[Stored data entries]
/---

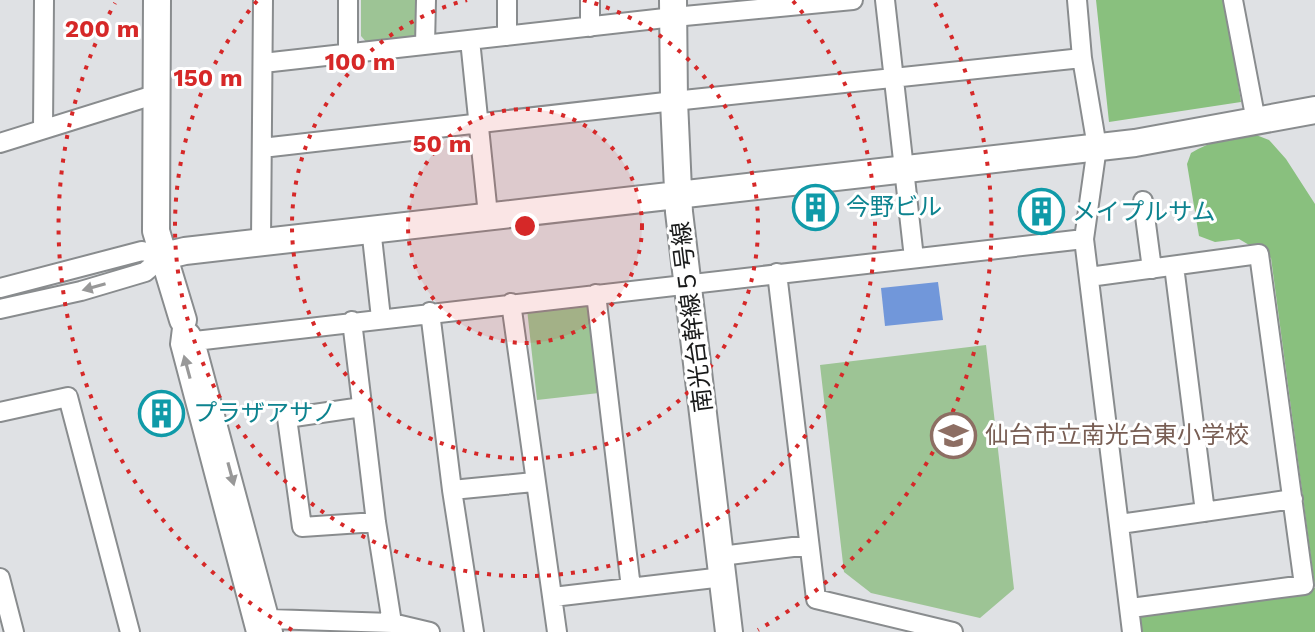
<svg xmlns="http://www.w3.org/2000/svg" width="1315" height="632" font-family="'Work Sans','Noto Sans JP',sans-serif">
<rect width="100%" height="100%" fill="#dfe1e4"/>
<path fill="#9dc495" d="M361 0H422V28L414 39 368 44 361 36Z
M589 302 599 393 537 400 527 309Z
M986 345 1014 589 980 618 871 593 844 572 820 365Z"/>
<path fill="#89c07e" d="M1096 0H1225L1241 102 1109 122Z
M1251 133 1269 140 1286 159 1315 204V632H1141L1138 613 1315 588 1271 258 1239 239 1215 242 1199 236 1187 164 1191 153C1210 142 1228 136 1251 133Z"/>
<path fill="#7197da" d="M938 282 943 320 885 326 881 288Z"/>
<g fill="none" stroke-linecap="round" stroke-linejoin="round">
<defs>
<path id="street" d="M590 0V27
M885 0 914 258
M1077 0 1082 58 1097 147 1084 239 1132 632
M1233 0 1256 121
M507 36V0
M470 40 488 215
M425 45 426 0
M348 54V0
M263 63 674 17 853 0
M43 129 44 0
M0 143 157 94
M262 148 674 101 1082 58
M1143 201 1152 269
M371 228 381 318
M261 241 263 0
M1174 266 1205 512
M777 273 816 599 953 632
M1089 277 1259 254 1304 585 1131 608
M0 288 142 251 164 256
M596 294 631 588
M511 303 557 632
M0 309 81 291 145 272 164 256
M430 312 452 490 474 632
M183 320 180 344 256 632
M352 321 376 522 392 623
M190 333 195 341 273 632
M195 341 1084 239
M362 407 287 418 302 527 376 522
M0 412 68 397 130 632
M452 490 534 482
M1120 524 1293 499
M721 556 809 545
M0 578 14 632
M553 597 723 577
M269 619 392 623 430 632"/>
<path id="secondary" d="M157 0 156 231 183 320
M673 0 674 101 679 212 729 632
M164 256 185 251 1135 143 1315 110"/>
</defs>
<use href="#street" stroke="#898c8e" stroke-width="22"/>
<use href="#secondary" stroke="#898c8e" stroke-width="30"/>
<use href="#street" stroke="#fff" stroke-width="18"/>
<use href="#secondary" stroke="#fff" stroke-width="26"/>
</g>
<defs><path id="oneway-solid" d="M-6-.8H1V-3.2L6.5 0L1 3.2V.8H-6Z" transform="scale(2)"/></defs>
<g fill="#989898">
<use href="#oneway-solid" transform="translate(94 287) rotate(164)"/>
<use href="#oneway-solid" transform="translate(187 367) rotate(-105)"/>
<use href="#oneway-solid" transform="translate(231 474) rotate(75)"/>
</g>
<circle cx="525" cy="226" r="117" fill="#d62828" fill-opacity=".12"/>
<g fill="none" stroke="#d62828" stroke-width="4" stroke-dasharray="4 8">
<circle cx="525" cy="226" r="117"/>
<path d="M583 0A233 233 0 1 1 467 0"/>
<path d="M793 1A350 350 0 1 1 257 1"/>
<path d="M292 630A467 467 0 0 1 115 3M935 3A467 467 0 0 1 758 630"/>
</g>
<defs>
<symbol id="building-ring" viewBox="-11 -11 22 22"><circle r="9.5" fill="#fff" stroke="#0f9aa8" stroke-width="1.5"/><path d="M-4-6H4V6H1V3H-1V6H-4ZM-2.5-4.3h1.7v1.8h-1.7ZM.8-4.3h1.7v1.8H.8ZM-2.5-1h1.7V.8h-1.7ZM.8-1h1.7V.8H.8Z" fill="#0f9aa8"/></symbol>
<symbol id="school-ring" viewBox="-11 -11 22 22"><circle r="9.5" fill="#fff" stroke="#8d6e63" stroke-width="1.5"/><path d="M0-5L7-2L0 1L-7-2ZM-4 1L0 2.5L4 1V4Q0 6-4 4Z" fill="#8d6e63"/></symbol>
</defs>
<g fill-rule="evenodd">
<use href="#building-ring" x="790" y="182" width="51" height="51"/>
<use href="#building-ring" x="1016" y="186" width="51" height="51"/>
<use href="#building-ring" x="136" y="388" width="51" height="51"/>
<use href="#school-ring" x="928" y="410" width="51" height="51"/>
</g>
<g text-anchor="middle" stroke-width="6" stroke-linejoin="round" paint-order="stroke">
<g font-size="24" fill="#0d838f" stroke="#fff" text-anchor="start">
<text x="846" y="215">今野ビル</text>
<text x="1072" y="220">メイプルサム</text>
<text x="193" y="421">プラザアサノ</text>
</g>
<g font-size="24" fill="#191a1a" stroke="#fff">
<text transform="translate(692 317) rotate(-97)" y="8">南光台幹線５号線</text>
</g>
<g font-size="24" fill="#785e54" stroke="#fff" text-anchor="start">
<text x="985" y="443">仙台市立南光台東小学校</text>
</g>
</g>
<circle cx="525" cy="226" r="12" fill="#d62828" stroke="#fff" stroke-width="4"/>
<g font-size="24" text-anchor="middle" font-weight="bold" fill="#d62828" stroke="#fff" stroke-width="6" stroke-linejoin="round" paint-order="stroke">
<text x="102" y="37">200 m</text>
<text x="360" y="70">100 m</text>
<text x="208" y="86">150 m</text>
<text x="442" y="152">50 m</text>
</g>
</svg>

\---

Print the data again, word for word, without any pictures.

<svg xmlns="http://www.w3.org/2000/svg" width="1315" height="632" font-family="'Work Sans','Noto Sans JP',sans-serif">
<rect width="100%" height="100%" fill="#dfe1e4"/>
<path fill="#9dc495" d="M361 0H422V28L414 39 368 44 361 36Z
M589 302 599 393 537 400 527 309Z
M986 345 1014 589 980 618 871 593 844 572 820 365Z"/>
<path fill="#89c07e" d="M1096 0H1225L1241 102 1109 122Z
M1251 133 1269 140 1286 159 1315 204V632H1141L1138 613 1315 588 1271 258 1239 239 1215 242 1199 236 1187 164 1191 153C1210 142 1228 136 1251 133Z"/>
<path fill="#7197da" d="M938 282 943 320 885 326 881 288Z"/>
<g fill="none" stroke-linecap="round" stroke-linejoin="round">
<defs>
<path id="street" d="M590 0V27
M885 0 914 258
M1077 0 1082 58 1097 147 1084 239 1132 632
M1233 0 1256 121
M507 36V0
M470 40 488 215
M425 45 426 0
M348 54V0
M263 63 674 17 853 0
M43 129 44 0
M0 143 157 94
M262 148 674 101 1082 58
M1143 201 1152 269
M371 228 381 318
M261 241 263 0
M1174 266 1205 512
M777 273 816 599 953 632
M1089 277 1259 254 1304 585 1131 608
M0 288 142 251 164 256
M596 294 631 588
M511 303 557 632
M0 309 81 291 145 272 164 256
M430 312 452 490 474 632
M183 320 180 344 256 632
M352 321 376 522 392 623
M190 333 195 341 273 632
M195 341 1084 239
M362 407 287 418 302 527 376 522
M0 412 68 397 130 632
M452 490 534 482
M1120 524 1293 499
M721 556 809 545
M0 578 14 632
M553 597 723 577
M269 619 392 623 430 632"/>
<path id="secondary" d="M157 0 156 231 183 320
M673 0 674 101 679 212 729 632
M164 256 185 251 1135 143 1315 110"/>
</defs>
<use href="#street" stroke="#898c8e" stroke-width="22"/>
<use href="#secondary" stroke="#898c8e" stroke-width="30"/>
<use href="#street" stroke="#fff" stroke-width="18"/>
<use href="#secondary" stroke="#fff" stroke-width="26"/>
</g>
<defs><path id="oneway-solid" d="M-6-.8H1V-3.2L6.5 0L1 3.2V.8H-6Z" transform="scale(2)"/></defs>
<g fill="#989898">
<use href="#oneway-solid" transform="translate(94 287) rotate(164)"/>
<use href="#oneway-solid" transform="translate(187 367) rotate(-105)"/>
<use href="#oneway-solid" transform="translate(231 474) rotate(75)"/>
</g>
<circle cx="525" cy="226" r="117" fill="#d62828" fill-opacity=".12"/>
<g fill="none" stroke="#d62828" stroke-width="4" stroke-dasharray="4 8">
<circle cx="525" cy="226" r="117"/>
<path d="M583 0A233 233 0 1 1 467 0"/>
<path d="M793 1A350 350 0 1 1 257 1"/>
<path d="M292 630A467 467 0 0 1 115 3M935 3A467 467 0 0 1 758 630"/>
</g>
<defs>
<symbol id="building-ring" viewBox="-11 -11 22 22"><circle r="9.5" fill="#fff" stroke="#0f9aa8" stroke-width="1.5"/><path d="M-4-6H4V6H1V3H-1V6H-4ZM-2.5-4.3h1.7v1.8h-1.7ZM.8-4.3h1.7v1.8H.8ZM-2.5-1h1.7V.8h-1.7ZM.8-1h1.7V.8H.8Z" fill="#0f9aa8"/></symbol>
<symbol id="school-ring" viewBox="-11 -11 22 22"><circle r="9.5" fill="#fff" stroke="#8d6e63" stroke-width="1.5"/><path d="M0-5L7-2L0 1L-7-2ZM-4 1L0 2.5L4 1V4Q0 6-4 4Z" fill="#8d6e63"/></symbol>
</defs>
<g fill-rule="evenodd">
<use href="#building-ring" x="790" y="182" width="51" height="51"/>
<use href="#building-ring" x="1016" y="186" width="51" height="51"/>
<use href="#building-ring" x="136" y="388" width="51" height="51"/>
<use href="#school-ring" x="928" y="410" width="51" height="51"/>
</g>
<g text-anchor="middle" stroke-width="6" stroke-linejoin="round" paint-order="stroke">
<g font-size="24" fill="#0d838f" stroke="#fff" text-anchor="start">
<text x="846" y="215">今野ビル</text>
<text x="1072" y="220">メイプルサム</text>
<text x="193" y="421">プラザアサノ</text>
</g>
<g font-size="24" fill="#191a1a" stroke="#fff">
<text transform="translate(692 317) rotate(-97)" y="8">南光台幹線５号線</text>
</g>
<g font-size="24" fill="#785e54" stroke="#fff" text-anchor="start">
<text x="985" y="443">仙台市立南光台東小学校</text>
</g>
</g>
<circle cx="525" cy="226" r="12" fill="#d62828" stroke="#fff" stroke-width="4"/>
<g font-size="24" text-anchor="middle" font-weight="bold" fill="#d62828" stroke="#fff" stroke-width="6" stroke-linejoin="round" paint-order="stroke">
<text x="102" y="37">200 m</text>
<text x="360" y="70">100 m</text>
<text x="208" y="86">150 m</text>
<text x="442" y="152">50 m</text>
</g>
</svg>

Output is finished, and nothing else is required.